═════ Exercise data ═════

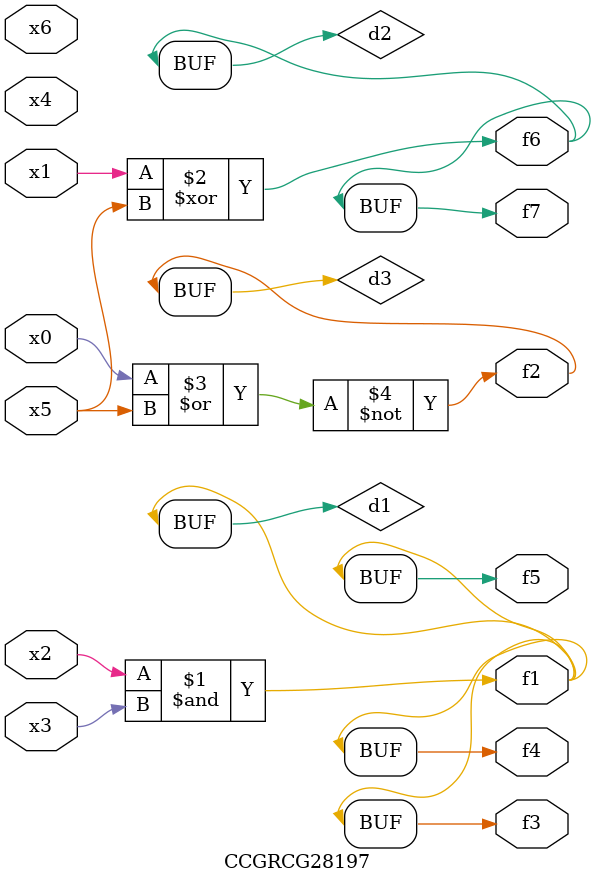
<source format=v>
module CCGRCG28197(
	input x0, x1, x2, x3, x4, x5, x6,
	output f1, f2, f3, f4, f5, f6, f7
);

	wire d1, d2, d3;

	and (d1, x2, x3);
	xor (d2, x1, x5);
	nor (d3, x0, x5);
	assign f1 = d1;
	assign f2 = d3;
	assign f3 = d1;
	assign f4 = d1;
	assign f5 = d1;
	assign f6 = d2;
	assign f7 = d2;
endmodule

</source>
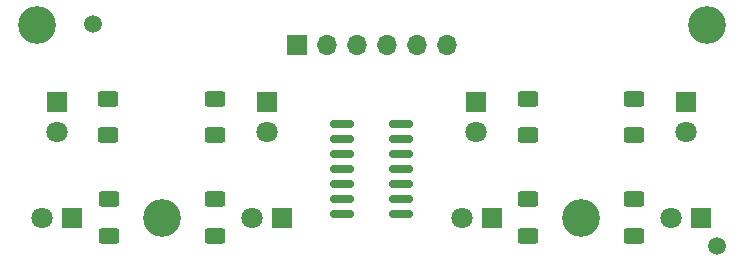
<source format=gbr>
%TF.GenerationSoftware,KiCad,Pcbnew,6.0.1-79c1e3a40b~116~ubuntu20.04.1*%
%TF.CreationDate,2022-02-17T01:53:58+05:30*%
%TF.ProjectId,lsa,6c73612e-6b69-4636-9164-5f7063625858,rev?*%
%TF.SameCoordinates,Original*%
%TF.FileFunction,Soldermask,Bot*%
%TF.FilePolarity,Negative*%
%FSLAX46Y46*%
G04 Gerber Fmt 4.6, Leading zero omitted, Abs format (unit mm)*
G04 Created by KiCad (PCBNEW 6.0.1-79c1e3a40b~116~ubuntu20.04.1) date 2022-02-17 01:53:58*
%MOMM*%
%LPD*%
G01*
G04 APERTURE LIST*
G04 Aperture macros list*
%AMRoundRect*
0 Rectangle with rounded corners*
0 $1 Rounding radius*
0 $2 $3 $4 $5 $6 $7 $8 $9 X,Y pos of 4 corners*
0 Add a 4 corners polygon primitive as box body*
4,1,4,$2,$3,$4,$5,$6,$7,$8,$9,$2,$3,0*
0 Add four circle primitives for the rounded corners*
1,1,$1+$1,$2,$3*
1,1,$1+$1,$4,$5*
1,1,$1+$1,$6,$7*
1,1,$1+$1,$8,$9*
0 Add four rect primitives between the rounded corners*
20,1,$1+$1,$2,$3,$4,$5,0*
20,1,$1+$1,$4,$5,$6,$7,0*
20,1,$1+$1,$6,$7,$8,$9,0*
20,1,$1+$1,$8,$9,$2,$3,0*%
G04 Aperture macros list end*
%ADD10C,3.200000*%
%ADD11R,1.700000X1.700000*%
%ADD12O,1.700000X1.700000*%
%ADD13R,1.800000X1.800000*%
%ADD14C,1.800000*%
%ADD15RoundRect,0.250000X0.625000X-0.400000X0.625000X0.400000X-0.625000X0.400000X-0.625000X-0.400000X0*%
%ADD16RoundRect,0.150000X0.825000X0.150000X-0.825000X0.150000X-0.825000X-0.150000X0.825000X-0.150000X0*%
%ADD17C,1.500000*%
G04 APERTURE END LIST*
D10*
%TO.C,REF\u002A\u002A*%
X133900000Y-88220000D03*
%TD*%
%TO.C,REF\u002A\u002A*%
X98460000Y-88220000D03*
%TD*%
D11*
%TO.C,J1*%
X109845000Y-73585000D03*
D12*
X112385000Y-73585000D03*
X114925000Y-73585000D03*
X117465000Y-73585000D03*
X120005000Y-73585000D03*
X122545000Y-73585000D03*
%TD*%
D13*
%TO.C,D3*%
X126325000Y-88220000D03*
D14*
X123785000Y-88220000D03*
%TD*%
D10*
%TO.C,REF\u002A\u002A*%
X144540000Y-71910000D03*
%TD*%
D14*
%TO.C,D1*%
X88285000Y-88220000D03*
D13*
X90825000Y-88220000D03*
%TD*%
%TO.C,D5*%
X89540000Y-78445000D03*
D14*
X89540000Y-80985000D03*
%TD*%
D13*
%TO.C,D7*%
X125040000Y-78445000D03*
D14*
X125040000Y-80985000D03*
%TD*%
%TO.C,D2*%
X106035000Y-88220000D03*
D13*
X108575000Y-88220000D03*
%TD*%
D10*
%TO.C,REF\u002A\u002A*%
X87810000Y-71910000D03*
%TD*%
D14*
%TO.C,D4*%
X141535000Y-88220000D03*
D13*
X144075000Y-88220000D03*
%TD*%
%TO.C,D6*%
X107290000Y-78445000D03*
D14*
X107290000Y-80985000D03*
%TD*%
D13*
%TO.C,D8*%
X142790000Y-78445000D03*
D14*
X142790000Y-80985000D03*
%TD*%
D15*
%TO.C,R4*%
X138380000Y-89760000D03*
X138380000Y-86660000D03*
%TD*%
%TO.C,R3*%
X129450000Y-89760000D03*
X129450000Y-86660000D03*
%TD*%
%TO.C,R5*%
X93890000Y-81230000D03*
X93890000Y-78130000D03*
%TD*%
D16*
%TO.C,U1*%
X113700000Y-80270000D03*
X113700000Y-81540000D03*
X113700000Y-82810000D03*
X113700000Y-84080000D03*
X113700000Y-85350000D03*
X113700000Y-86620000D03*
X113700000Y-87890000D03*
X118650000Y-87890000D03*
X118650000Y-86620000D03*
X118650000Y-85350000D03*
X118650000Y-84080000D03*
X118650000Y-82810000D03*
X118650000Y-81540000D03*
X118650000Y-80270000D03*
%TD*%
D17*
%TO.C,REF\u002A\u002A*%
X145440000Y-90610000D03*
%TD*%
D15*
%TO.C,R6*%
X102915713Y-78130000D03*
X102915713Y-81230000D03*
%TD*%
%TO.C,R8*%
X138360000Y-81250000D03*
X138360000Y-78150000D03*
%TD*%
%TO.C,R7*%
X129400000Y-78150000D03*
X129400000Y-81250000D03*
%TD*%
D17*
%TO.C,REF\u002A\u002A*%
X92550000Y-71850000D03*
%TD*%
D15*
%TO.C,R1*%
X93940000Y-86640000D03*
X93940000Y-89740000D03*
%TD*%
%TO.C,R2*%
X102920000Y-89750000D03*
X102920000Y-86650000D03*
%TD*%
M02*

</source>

═════

Problem:
Of all the lines in the data, count those that contain "assign" and give that figure with nothing else.

Answer below:
7